South Korea Population Crisis Linked to Historic Tax Rises
A new study suggests steep tax hikes five decades ago contributed to South Korea's sharp fertility decline, with authors saying the results of the research may hold lessons for policymakers today.
Newsweek reached out to the South Korean embassy in the U.S. with a written request for comment outside of office hours.
Why It Matters
South Korea's fertility rate has seem the fastest fall in the industrialized world, dropping from about 4.5 births per woman in 1970 to 0.72 in 2023, far below the 2.1 replacement rate needed to sustain a population. The country now has the world's lowest birth rate, a trend authorities consider a national emergency.
Despite more than $200 billion of pro-natal spending since 2006, South Korea's government has failed to reverse the trend. A rapidly aging workforce has exacerbated the demographic crunch, with those aged 65 and older now comprising one-fifth of the population.
What To Know
The study reviewed decades of South Korean tax policy. Its findings suggest the economic pressures these policies created still reverberate today.

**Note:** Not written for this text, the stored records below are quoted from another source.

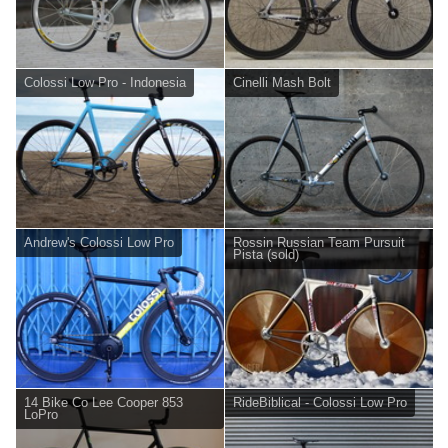
Colossi Low Pro - Indonesia
Cinelli Mash Bolt
Andrew's Colossi Low Pro
Rossin Russian Team Pursuit
Pista (sold)
14 Bike Co Lee Cooper 853
RideBiblical - Colossi Low Pro
LoPro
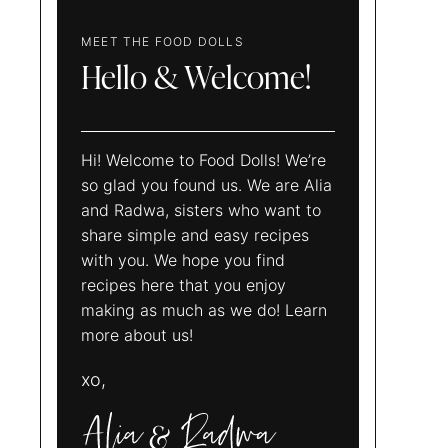
MEET THE FOOD DOLLS
Hello & Welcome!
Hi! Welcome to Food Dolls! We’re
so glad you found us. We are Alia
and Radwa, sisters who want to
share simple and easy recipes
with you. We hope you find
recipes here that you enjoy
making as much as we do! Learn
more about us!
xo,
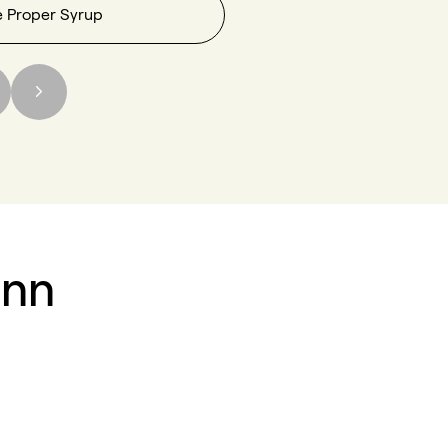
e Proper Syrup
inn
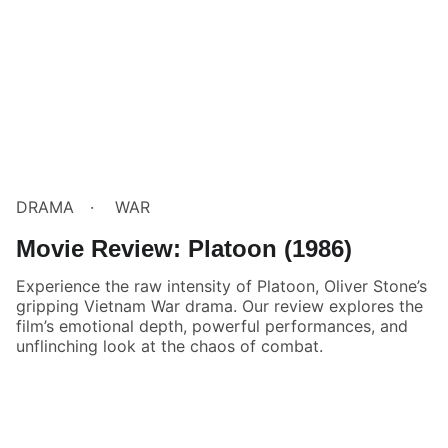
DRAMA
WAR
Movie Review: Platoon (1986)
Experience the raw intensity of Platoon, Oliver Stone’s
gripping Vietnam War drama. Our review explores the
film’s emotional depth, powerful performances, and
unflinching look at the chaos of combat.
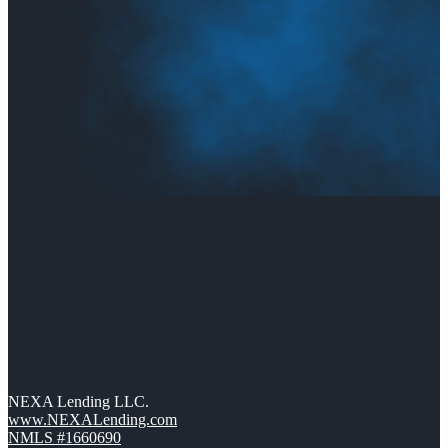
NEXA Lending LLC.
www.NEXALending.com
NMLS #1660690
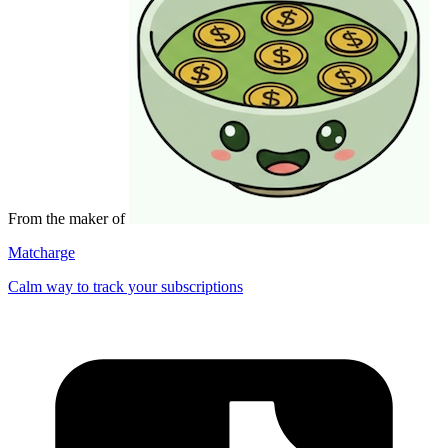
From the maker of
Matcharge
Calm way to track your subscriptions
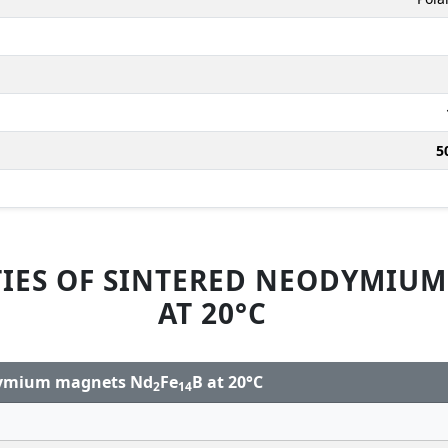
5
IES OF SINTERED NEODYMIU
AT 20°C
odymium magnets Nd
Fe
B at 20°C
2
14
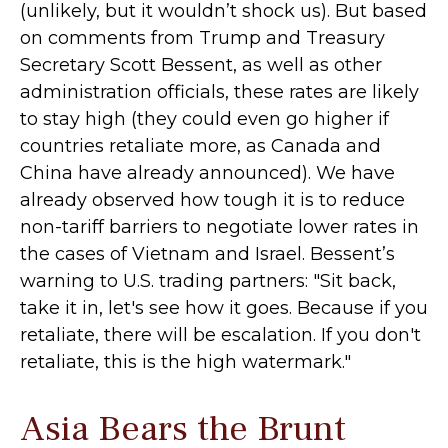
(unlikely, but it wouldn’t shock us). But based
on comments from Trump and Treasury
Secretary Scott Bessent, as well as other
administration officials, these rates are likely
to stay high (they could even go higher if
countries retaliate more, as Canada and
China have already announced). We have
already observed how tough it is to reduce
non-tariff barriers to negotiate lower rates in
the cases of Vietnam and Israel. Bessent’s
warning to U.S. trading partners: "Sit back,
take it in, let's see how it goes. Because if you
retaliate, there will be escalation. If you don't
retaliate, this is the high watermark."
Asia Bears the Brunt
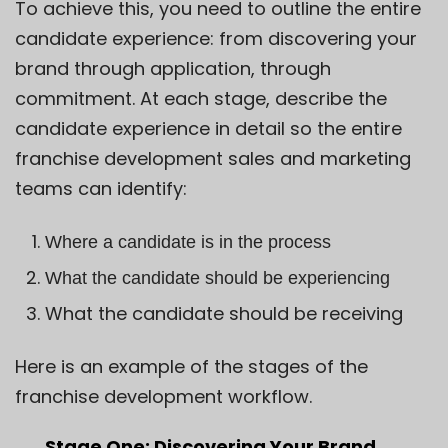
To achieve this, you need to outline the entire
candidate experience: from discovering your
brand through application, through
commitment. At each stage, describe the
candidate experience in detail so the entire
franchise development sales and marketing
teams can identify:
Where a candidate is in the process
What the candidate should be experiencing
What the candidate should be receiving
Here is an example of the stages of the
franchise development workflow.
Stage One: Discovering Your Brand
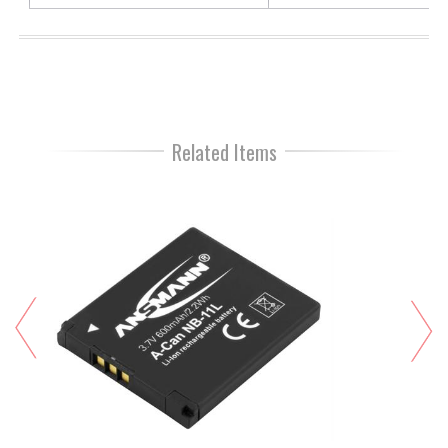
Related Items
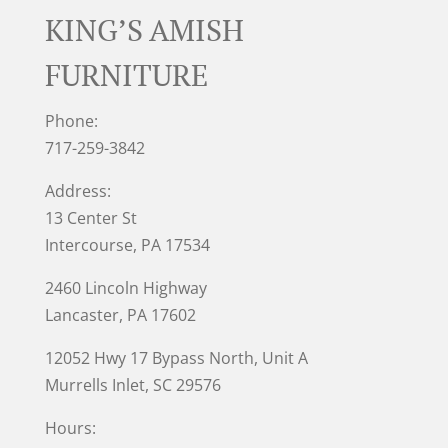
KING’S AMISH
FURNITURE
Phone:
717-259-3842
Address:
13 Center St
Intercourse, PA 17534
2460 Lincoln Highway
Lancaster, PA 17602
12052 Hwy 17 Bypass North, Unit A
Murrells Inlet
, SC 29576
Hours:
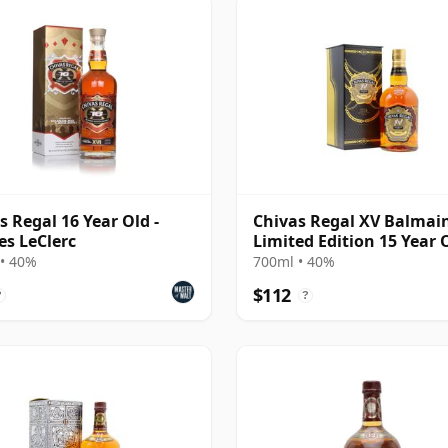
s Regal 16 Year Old -
Chivas Regal XV Balmai
es LeClerc
Limited Edition 15 Year 
• 40%
700ml • 40%
$112
?
?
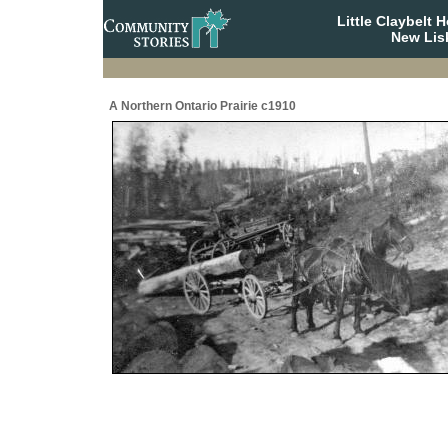
Little Claybelt
New Lis
A Northern Ontario Prairie c1910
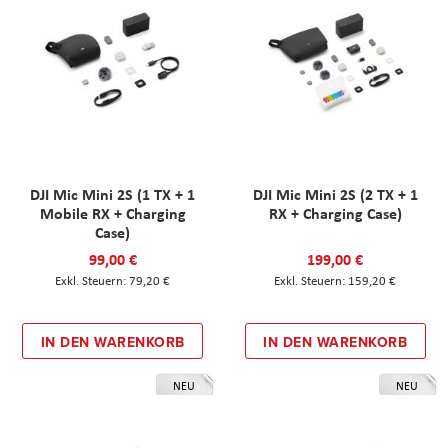
DJI Mic Mini 2S (1 TX + 1
DJI Mic Mini 2S (2 TX + 1
Mobile RX + Charging
RX + Charging Case)
Case)
99,00 €
199,00 €
79,20 €
159,20 €
IN DEN WARENKORB
IN DEN WARENKORB
NEU
NEU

The tax burden on Koreans was relatively low in the 1960s and early 70s, depending largely on industrial and trade taxes, the authors point out.
However, sweeping tax reforms between 1974 and 1976 increased direct taxation, with value-added tax (VAT)—a consumption tax applied at each stage of production and sale—rising to 20 percent from 10 percent, according to the paper.
The higher taxes were followed by a reduction in disposable incomes and a sharp drop in the number of births.
'The fertility rate in South Korea has fallen from 6 in 1950 to less than 1 in 2023, and the observed changes in fertility over time seem to align with the shifts in South Korea's tax policies,' co-author and Oxford University researcher Joan Madia wrote in a press release accompanying the study.
To support this, Madia referenced later tax reforms in the mid-1990s, which brought in lower rates across a broader base. These might explain the less pronounced fertility rate decline over the following few years.
The study accounted for other factors known to influence childbearing decisions, including female workforce participation, higher education rates among women and contraceptive use.